Audic S, Claverie J M
Institute of Structural Biology and Microbiology, CNRS, Marseille, France.
Comput Chem. 1997;21(4):223-7. doi: 10.1016/s0097-8485(96)00040-x.
Eukaryotic promoters are among the most important functional domains yet to be characterized in a satisfactory manner in genomic sequences. Most current detection methods rely on the recognition of individual transcription elements using position-weight matrices (PWM) or consensus sequences. Here, we study a simple promoter detection algorithm based on Markov transition matrices built from sequences upward from proven transcription initiation sites. The performances have been evaluated on the training set and on a test set of promoter-containing sequences. The results on the training set are surprisingly good, given that the algorithm does not incorporate any specific knowledge about promoters. Yet, the program exhibits the pathological behaviour typical of all training set-based methods: a significant decline in performance when confronted with previously unseen sequences. Thus, the Markov algorithm, like the others presently available, does not truly capture the essence of eukaryotic promoters. A detection program based on a Markov model is likely to be blind to categories of promoters without close representatives in the training set.
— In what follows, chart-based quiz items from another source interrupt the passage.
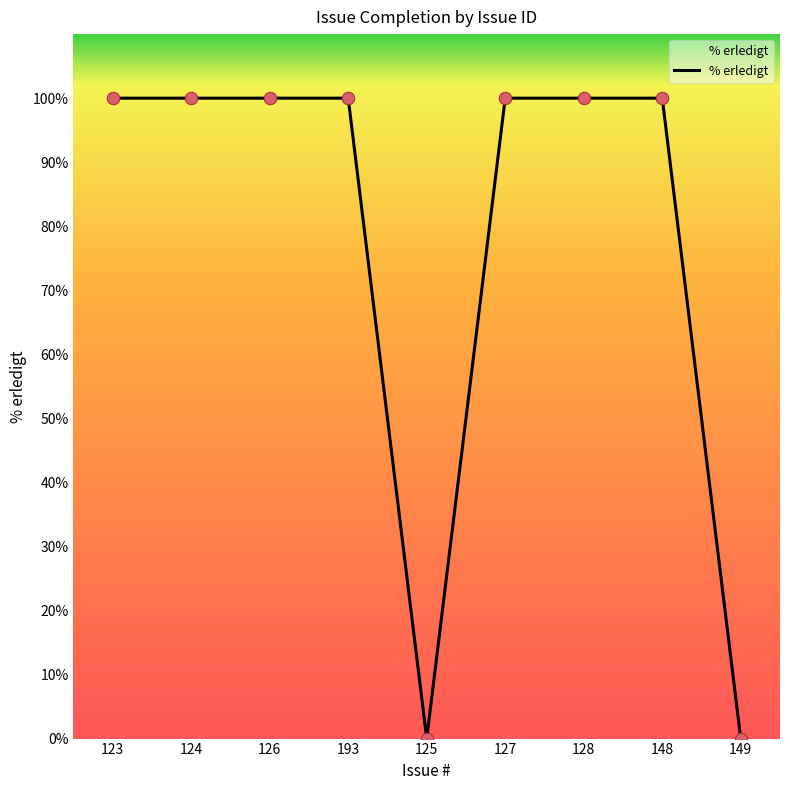

Approximately how many times larger is the value at 123 compared to 127?

1.0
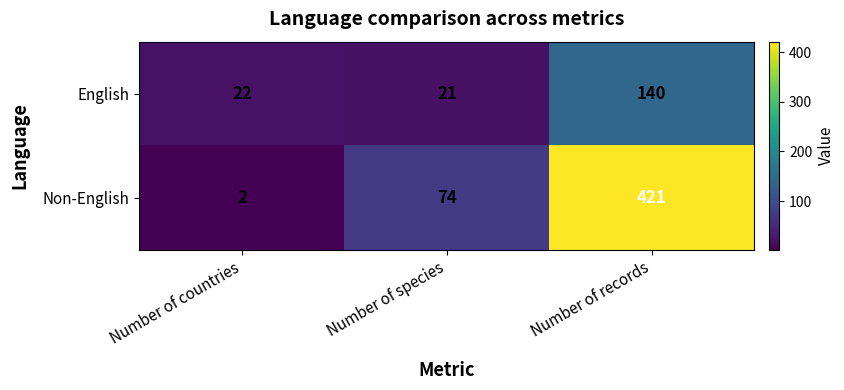

Reading left to right, extract all data points from this chart.

English: 22	21	140
Non-English: 2	74	421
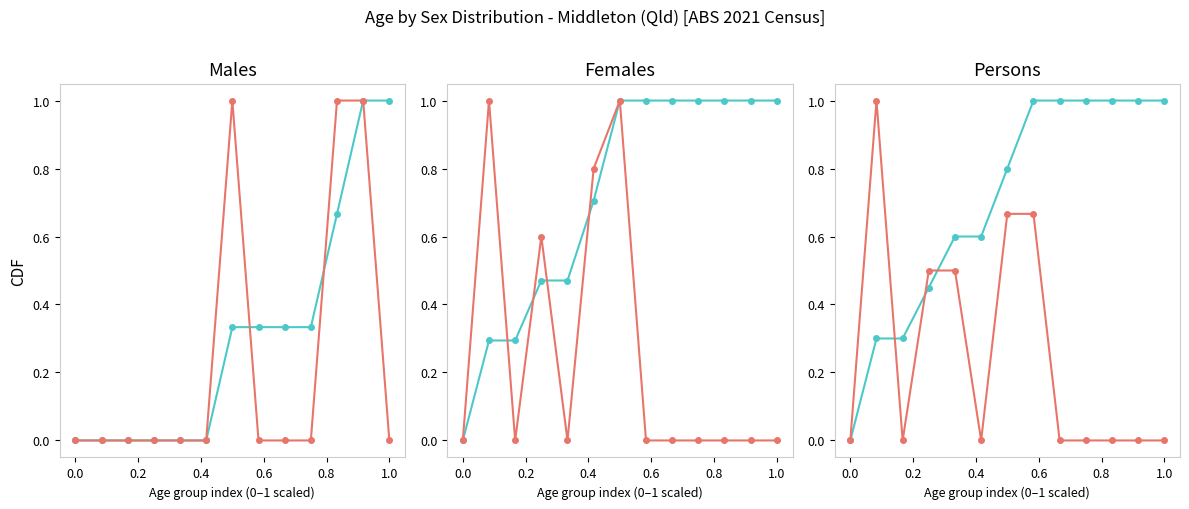

What are all the series names shown in the legend?

Persons (CDF), Males (normalized), Females (normalized), Persons (normalized)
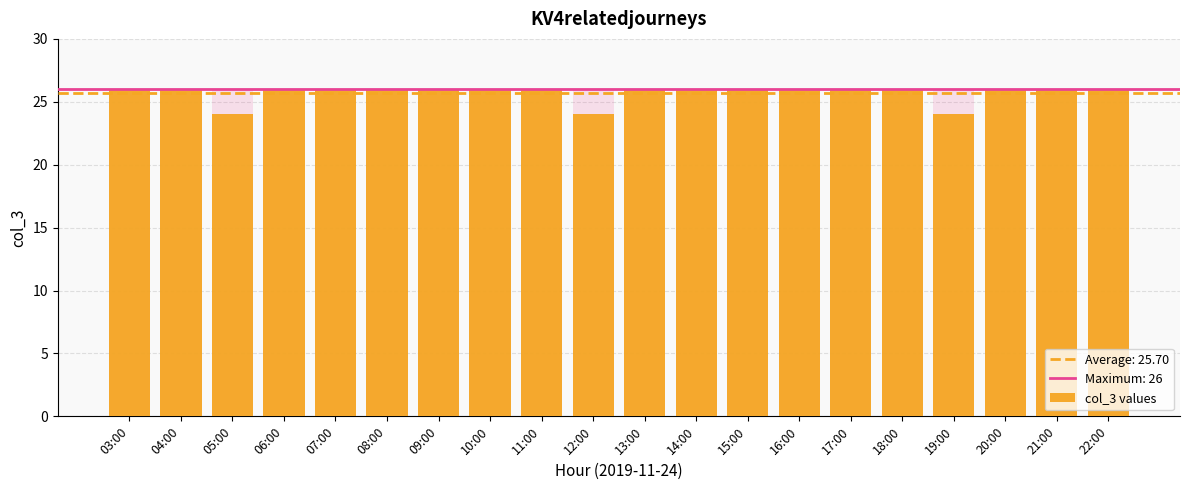

What is the label of the 1st bar from the left?

03:00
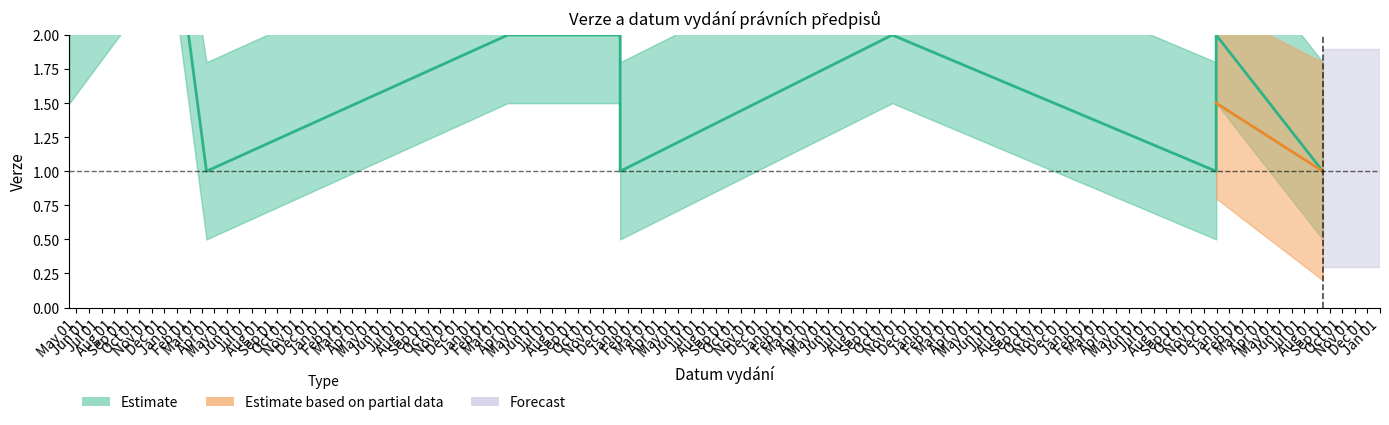

What is the approximate value at Nov 01?

1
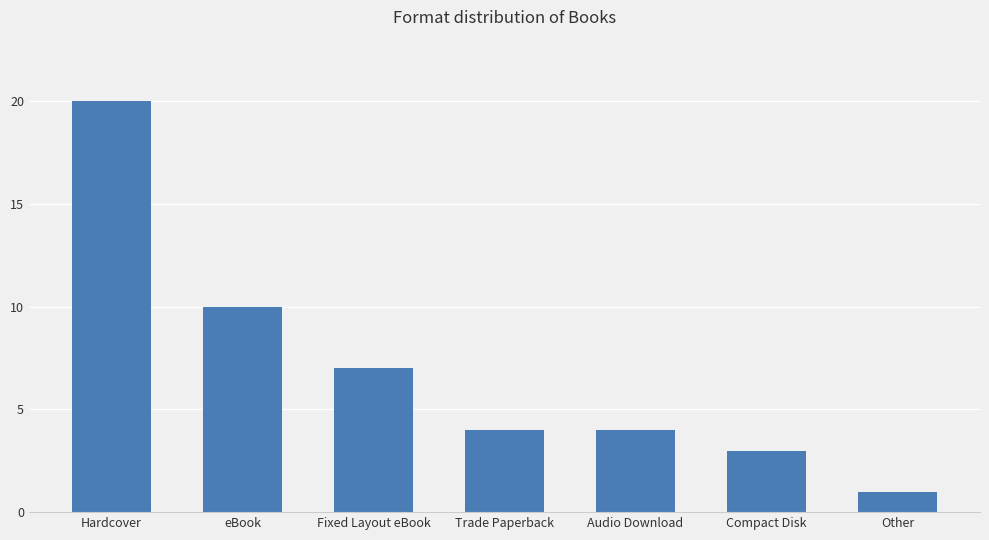

Which has a higher value, Other or Audio Download?

Audio Download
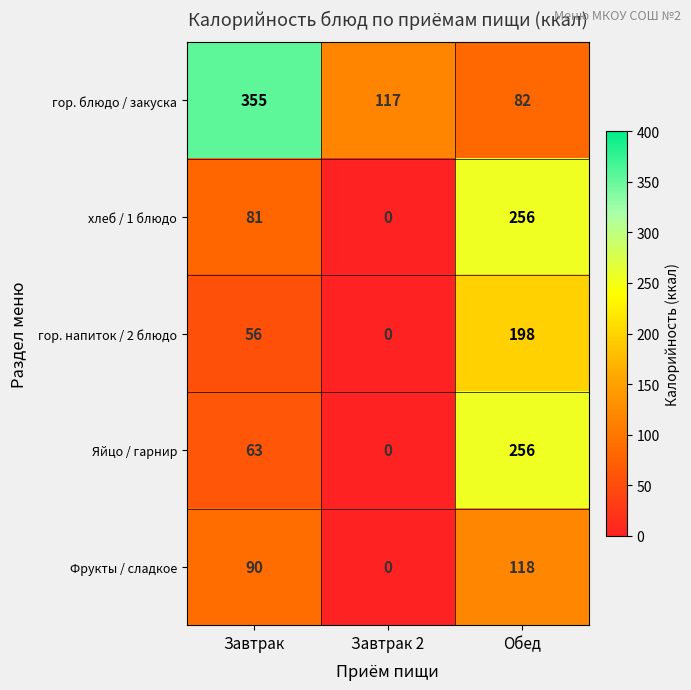

What is the difference between the хлеб / 1 блюдо values at Завтрак and Обед?

175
真核生物启动子是基因组序列中尚未得到充分表征的最重要功能域之一。目前大多数检测方法依赖于使用位置权重矩阵(PWM)或共有序列来识别单个转录元件。在此,我们研究一种基于马尔可夫转移矩阵的简单启动子检测算法,该矩阵由已证实的转录起始位点向上构建的序列生成。已在训练集和一组含启动子序列的测试集上评估了该算法的性能。鉴于该算法未纳入任何关于启动子的特定知识,训练集上的结果出奇地好。然而,该程序表现出所有基于训练集的方法典型的病态行为:面对以前未见过的序列时性能显著下降。因此,马尔可夫算法与目前其他可用算法一样,并未真正抓住真核生物启动子的本质。基于马尔可夫模型的检测程序可能会对训练集中没有相近代表的启动子类别视而不见。